When Francis travels to the US in September he will canonise a Spanish Franciscan friar, Fr Junipero Serra (1713-1784), who founded the first missions in California that converted native Americans to Catholicism.

Last Saturday Pope Francis described Serra as “one of the founding fathers of the United States, and a special patron of the Hispanic people of the country”.

Meanwhile Fr Vincenzo Criscuolo, a Franciscan from the Vatican’s Congregation for the Causes of Saints, said Serra was “a man of his times”.

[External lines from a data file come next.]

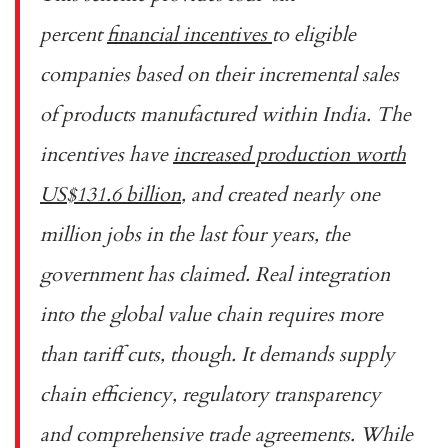
percent
financial incentives
to eligible
companies based on their incremental sales
of products manufactured within India. The
incentives have
increased production worth
US$131.6 billion
, and created nearly one
million jobs in the last four years, the
government has claimed. Real integration
into the global value chain requires more
than tariff cuts, though. It demands supply
chain efficiency, regulatory transparency
and comprehensive trade agreements. While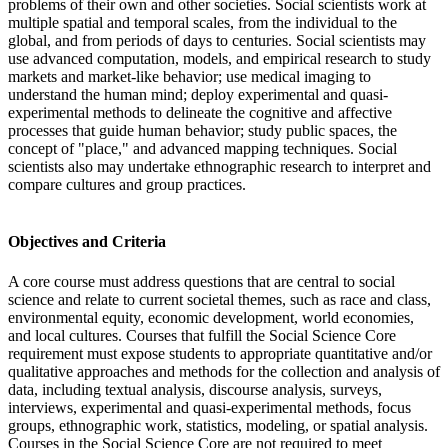
problems of their own and other societies. Social scientists work at
multiple spatial and temporal scales, from the individual to the
global, and from periods of days to centuries. Social scientists may
use advanced computation, models, and empirical research to study
markets and market-like behavior; use medical imaging to
understand the human mind; deploy experimental and quasi-
experimental methods to delineate the cognitive and affective
processes that guide human behavior; study public spaces, the
concept of "place," and advanced mapping techniques. Social
scientists also may undertake ethnographic research to interpret and
compare cultures and group practices.
Objectives and Criteria
A core course must address questions that are central to social
science and relate to current societal themes, such as race and class,
environmental equity, economic development, world economies,
and local cultures. Courses that fulfill the Social Science Core
requirement must expose students to appropriate quantitative and/or
qualitative approaches and methods for the collection and analysis of
data, including textual analysis, discourse analysis, surveys,
interviews, experimental and quasi-experimental methods, focus
groups, ethnographic work, statistics, modeling, or spatial analysis.
Courses in the Social Science Core are not required to meet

Neither of these statements necessarily contradicts suggestions that, as the San Francisco Chronicle put it, “the missions were little more than concentration camps where California's Indians were beaten, whipped, maimed, burned, tortured and virtually exterminated by the friars”. But the paper's claims might prove difficult to reconcile with Francis’ comments about Serra’s “holiness” and “saintly example”.

When Spanish King Carlos III requested in 1780 that the California missions free the Indians, give them legal representation, and stop whipping them, Fr Serra’s responded "spiritual fathers should punish their sons, the Indians by blows... I don't see what law or reasoning my Indians should be exempt from being whipped…We can not free the Indians, relinquish directing their future, or give up the authority to use punishment."

In a letter to Spanish commander Fernando Rivera y Moncada, asking that a group of four Indians who attempted to escape Carmel Mission several times in 1775 be punished, Fr Serra requested, “… two or three whippings which Your Lordship may order applied to them… If your lordship does not have shackles, with your permission they may be sent from here. I think the punishment should last one month.”

So why canonise Blessed Serra and why do so now?

Fr Harvey Egan, a Jesuit and professor emeritus of theology at Boston College said in 2013 "Sainthood is often as much about politics and image as anything else." He was speaking after Pope Francis unblocked the long-stalled beatification process of Archbishop Oscar Romero.

It is suggested that within 10 years half of American Catholics will be Hispanic/Latino. I think Francis and the Church think the canonisation will be a boost for Latinos – even though Serra was Spanish, not Latino – and a boost for Latino Catholicism at a time when increasing numbers are being attracted to Evangelical Churches.

Pope Francis has ruled out a stop at the US/Mexico border on his forthcoming trip to US, saying it would take too long. He has spoken about plight of refugees and that border is key for illegal immigrants trying to reach the US. A visit there could offend his American hosts, given the US’s strained relations with Mexico on immigration, so the first canonisation on American soil of a Hispanic, and by a Spanish-speaking pope, will have to suffice.

But presumably Serra is being canonised as an example for today’s and tomorrow’s Catholics. His canonisation, and rather more significantly his beatification by St John Paul II, suggests that baptism into the Catholic Church is sufficient justification for those actions of Fr Serra which today look especially questionable, the end justifying the means. Is that the example of sainthood we wish to present to today’s and tomorrow’s Catholics?